- Born: November 23, 1847 Alexandria, Virginia
- Died: June 20, 1939 (aged 91)
- Place of Burial: Camp Butler Cemetery
- Allegiance: United States Union
- Branch: United States Army Union Army
- Rank: Major
- Conflicts: Spanish–American War

= George W. Ford (Buffalo Soldier) =

US military officer (1847-1939)

George William Ford was a U.S. military officer in the Spanish American War and a Buffalo Soldier. Born in Alexandria, Virginia, at George Washington's Mount Vernon Plantation, he joined the 10th Cavalry in 1867 at age 19.

Ford was assigned to Company L. He and his fellow troops protected railroad working crews, and escorted stages and supply wagons.

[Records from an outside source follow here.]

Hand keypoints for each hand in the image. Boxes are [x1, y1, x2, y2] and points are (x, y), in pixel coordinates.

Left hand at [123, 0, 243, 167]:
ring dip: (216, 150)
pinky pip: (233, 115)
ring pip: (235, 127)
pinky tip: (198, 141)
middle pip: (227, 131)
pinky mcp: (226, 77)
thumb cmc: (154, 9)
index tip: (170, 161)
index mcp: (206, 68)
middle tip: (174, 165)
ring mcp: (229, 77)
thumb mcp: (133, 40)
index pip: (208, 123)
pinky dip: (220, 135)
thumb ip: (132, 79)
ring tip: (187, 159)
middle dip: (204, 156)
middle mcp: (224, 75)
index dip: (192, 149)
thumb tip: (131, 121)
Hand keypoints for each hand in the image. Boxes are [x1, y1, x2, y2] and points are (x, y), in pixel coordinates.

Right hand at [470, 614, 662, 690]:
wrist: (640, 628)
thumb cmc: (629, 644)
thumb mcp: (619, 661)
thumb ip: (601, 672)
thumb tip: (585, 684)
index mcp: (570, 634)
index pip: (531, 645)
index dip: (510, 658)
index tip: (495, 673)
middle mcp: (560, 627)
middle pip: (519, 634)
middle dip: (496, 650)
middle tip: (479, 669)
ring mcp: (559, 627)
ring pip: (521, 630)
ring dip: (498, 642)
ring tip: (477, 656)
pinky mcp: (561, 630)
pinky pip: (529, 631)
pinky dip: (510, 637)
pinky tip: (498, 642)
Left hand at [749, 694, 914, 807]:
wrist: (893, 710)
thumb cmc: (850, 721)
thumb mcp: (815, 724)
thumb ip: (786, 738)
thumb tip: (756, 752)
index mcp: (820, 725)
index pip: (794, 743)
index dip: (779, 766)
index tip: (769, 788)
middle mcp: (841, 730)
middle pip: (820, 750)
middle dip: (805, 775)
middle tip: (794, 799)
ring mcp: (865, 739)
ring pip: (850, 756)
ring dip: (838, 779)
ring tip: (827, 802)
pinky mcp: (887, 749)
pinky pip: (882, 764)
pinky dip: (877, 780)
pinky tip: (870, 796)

Ford died in 1939 in Springfield, Illinois, at the age of 91. He was honored with a full military funeral and buried at Camp Butler National Cemetery. He was the last surviving member of the original 10th United States Cavalry.

== Early life ==
Ford was born on November 23, 1847. He was the son of William West and Henrietta Bruce Ford, who were both born free. Ford was the grandson of West Ford, who, in Ford’s oral history, is the African-American son of George Washington. West Ford's story is detailed in the narrative nonfiction book, I Cannot Tell a Lie: The True Story of George Washington's African American Descendants.

All the Ford offspring were educated along with the Washington children at the Mount Vernon Schoolhouse. Ford and his brothers became guardians of the first president's tomb, a position that was handed down to their sons.

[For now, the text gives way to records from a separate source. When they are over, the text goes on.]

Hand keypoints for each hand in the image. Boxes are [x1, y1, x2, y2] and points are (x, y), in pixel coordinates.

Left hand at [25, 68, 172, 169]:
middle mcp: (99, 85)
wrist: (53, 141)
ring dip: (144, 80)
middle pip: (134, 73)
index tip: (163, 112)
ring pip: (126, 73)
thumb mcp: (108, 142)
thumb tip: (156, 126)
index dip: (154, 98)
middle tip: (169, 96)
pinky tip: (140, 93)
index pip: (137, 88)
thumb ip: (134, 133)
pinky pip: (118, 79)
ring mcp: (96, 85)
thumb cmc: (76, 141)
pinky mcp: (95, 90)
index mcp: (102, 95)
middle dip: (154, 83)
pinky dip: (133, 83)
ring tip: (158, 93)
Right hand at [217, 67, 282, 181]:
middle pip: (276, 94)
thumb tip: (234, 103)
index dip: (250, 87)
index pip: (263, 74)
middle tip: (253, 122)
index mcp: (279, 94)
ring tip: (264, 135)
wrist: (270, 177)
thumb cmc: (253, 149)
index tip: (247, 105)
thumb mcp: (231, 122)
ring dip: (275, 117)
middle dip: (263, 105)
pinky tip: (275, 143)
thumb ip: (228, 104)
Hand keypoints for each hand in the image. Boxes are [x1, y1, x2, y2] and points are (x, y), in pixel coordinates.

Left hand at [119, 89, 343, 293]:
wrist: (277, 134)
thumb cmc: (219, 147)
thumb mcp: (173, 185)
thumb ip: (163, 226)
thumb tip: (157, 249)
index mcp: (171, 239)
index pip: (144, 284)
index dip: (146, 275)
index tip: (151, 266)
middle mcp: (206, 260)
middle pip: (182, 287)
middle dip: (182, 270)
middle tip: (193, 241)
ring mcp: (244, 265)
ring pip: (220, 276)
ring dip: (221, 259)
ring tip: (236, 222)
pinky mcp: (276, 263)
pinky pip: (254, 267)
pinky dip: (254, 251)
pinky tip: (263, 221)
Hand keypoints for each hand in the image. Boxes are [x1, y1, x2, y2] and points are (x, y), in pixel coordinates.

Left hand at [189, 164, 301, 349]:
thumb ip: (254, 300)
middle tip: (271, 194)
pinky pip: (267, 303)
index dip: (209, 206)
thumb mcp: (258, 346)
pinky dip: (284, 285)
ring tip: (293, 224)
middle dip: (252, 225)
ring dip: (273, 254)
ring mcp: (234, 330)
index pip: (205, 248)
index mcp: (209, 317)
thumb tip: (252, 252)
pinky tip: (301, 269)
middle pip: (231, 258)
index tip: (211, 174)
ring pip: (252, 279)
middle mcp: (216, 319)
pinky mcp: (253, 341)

Before the Civil War, William Ford moved his family to New York to stay with his wife's relatives. At the end of the Civil War, Ford and his family moved back to Virginia, where they owned a farm next to Mount Vernon.

== Military career ==
=== 10th Cavalry ===
In 1866, Congress passed legislation establishing two cavalry and four infantry regiments of Black men. Ford joined the call to enlist because it gave him purpose and a chance to obtain equal rights in a country that had just finished fighting a Civil War over slavery. At the age of 19, he enlisted with the legendary 10th Cavalry, Company L. He was stationed at Fort Leavenworth in Kansas for his basic training. His commanding officer was Colonel Benjamin Grierson, who was one of the foremost cavalry officers of the Civil War.

The 10th Cavalry's focus during Ford’s enlistment was keeping the peace between the settlers and the confederated tribes. Ford also served as a mail courier for troops L and D between Ft. Arbuckle, Kansas, and Ft. Gibson, Indiana.

During his second tour of duty, Ford was elevated to sergeant, and his company was sent to Texas under the command of Colonel Wood.

Ford served ten years with his regiment, and was honorably discharged with the rank of regimental quartermaster sergeant. He was commended in General Orders No. 53, Fort Sill, for acts of good judgment and gallantry.

===Spanish-American War===

Ford was 50 years old when he voluntarily enlisted for the Spanish-American War with the rank of major with the Second Battalion of 23rd Kansas Volunteers. Ford and the other Black soldiers going to Cuba were called the "Immune Troops."

== Later life ==
In 1879, Ford married Harriet Bythewood. The couple had eight children: George Jr., James Irwin, Noel Bertram, Elise, Vera, Harriet, Cecil Bruce, and Donald. After Ford mustered out of the military, he worked at Arlington Cemetery for a few months before he was appointed as the superintendent at Chattanooga National Cemetery in Tennessee on November 9, 1878. He was the first African-American to receive this honor. He managed five national cemeteries during his lifetime. Ford finally retired on October 20, 1930, after spending 53 years of service to the establishment.

Continuing with his love of public service, Ford met W.E.B. Du Bois. He accepted an advisory position as secretary of the Army-Navy Committee in the Niagara Movement, a precursor to the NAACP. He also served as the first African-American president of the NAACP branch in Springfield, Illinois, where he fought for equal rights for all.

Ford died in 1939 at 91 of bronchial pneumonia at his home in Springfield, Illinois. He was honored with a full military funeral, and is buried at Camp Butler National Cemetery.